[Your assignment] An exact copy of every record below is needed, with all pictures removed.

- - - - -

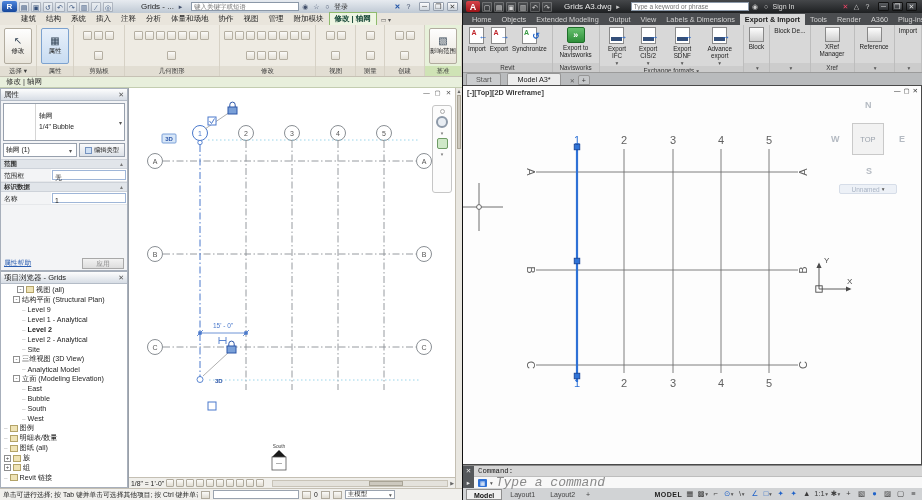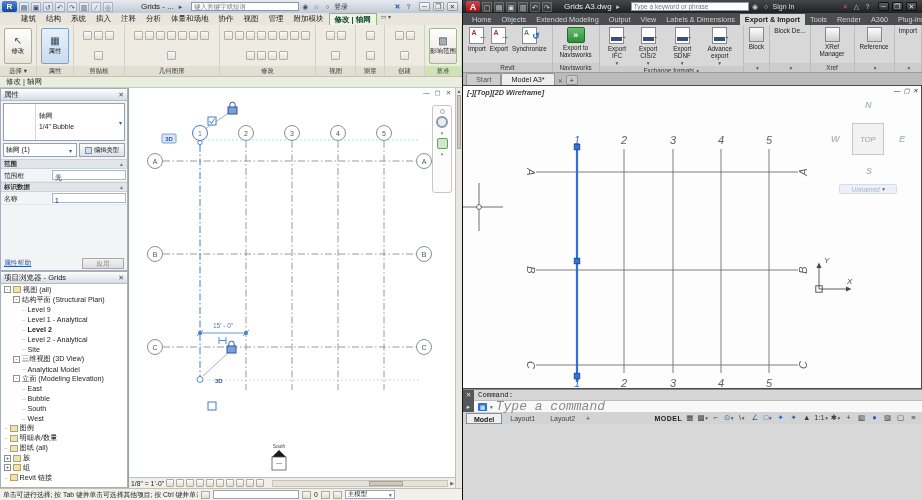--- a/index.html
+++ b/index.html
@@ -24,7 +24,7 @@
   .win-btn { width:11px; height:9px; font-size:7px; line-height:8px; text-align:center; color:#444; background:linear-gradient(#fdfdfd,#cfd6de); border:1px solid #96a0ae; border-radius:1px; }
   .spacer { flex:1; }
 
-  .rv-tabrow { height:12px; background:#e9e5dc; display:flex; padding-left:16px; font-size:7.5px; }
+  .rv-tabrow { height:12px; background:#e9e5dc; display:flex; align-items:flex-end; padding-left:16px; font-size:7.5px; }
   .rv-tab { padding:1px 5px 1px; color:#222; white-space:nowrap; }
   .rv-tab.active { background:#eef5e3; border:1px solid #8fbb6d; border-bottom:none; font-weight:bold; color:#143; }
   .rv-tab-extra { font-size:6px; color:#555; padding:0 4px 2px; }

- - - - -

[Expected answer]
--- a/index.html
+++ b/index.html
@@ -24,7 +24,7 @@
   .win-btn { width:11px; height:9px; font-size:7px; line-height:8px; text-align:center; color:#444; background:linear-gradient(#fdfdfd,#cfd6de); border:1px solid #96a0ae; border-radius:1px; }
   .spacer { flex:1; }
 
-  .rv-tabrow { height:12px; background:#e9e5dc; display:flex; padding-left:16px; font-size:7.5px; }
+  .rv-tabrow { height:12px; background:#e9e5dc; display:flex; align-items:flex-end; padding-left:16px; font-size:7.5px; }
   .rv-tab { padding:1px 5px 1px; color:#222; white-space:nowrap; }
   .rv-tab.active { background:#eef5e3; border:1px solid #8fbb6d; border-bottom:none; font-weight:bold; color:#143; }
   .rv-tab-extra { font-size:6px; color:#555; padding:0 4px 2px; }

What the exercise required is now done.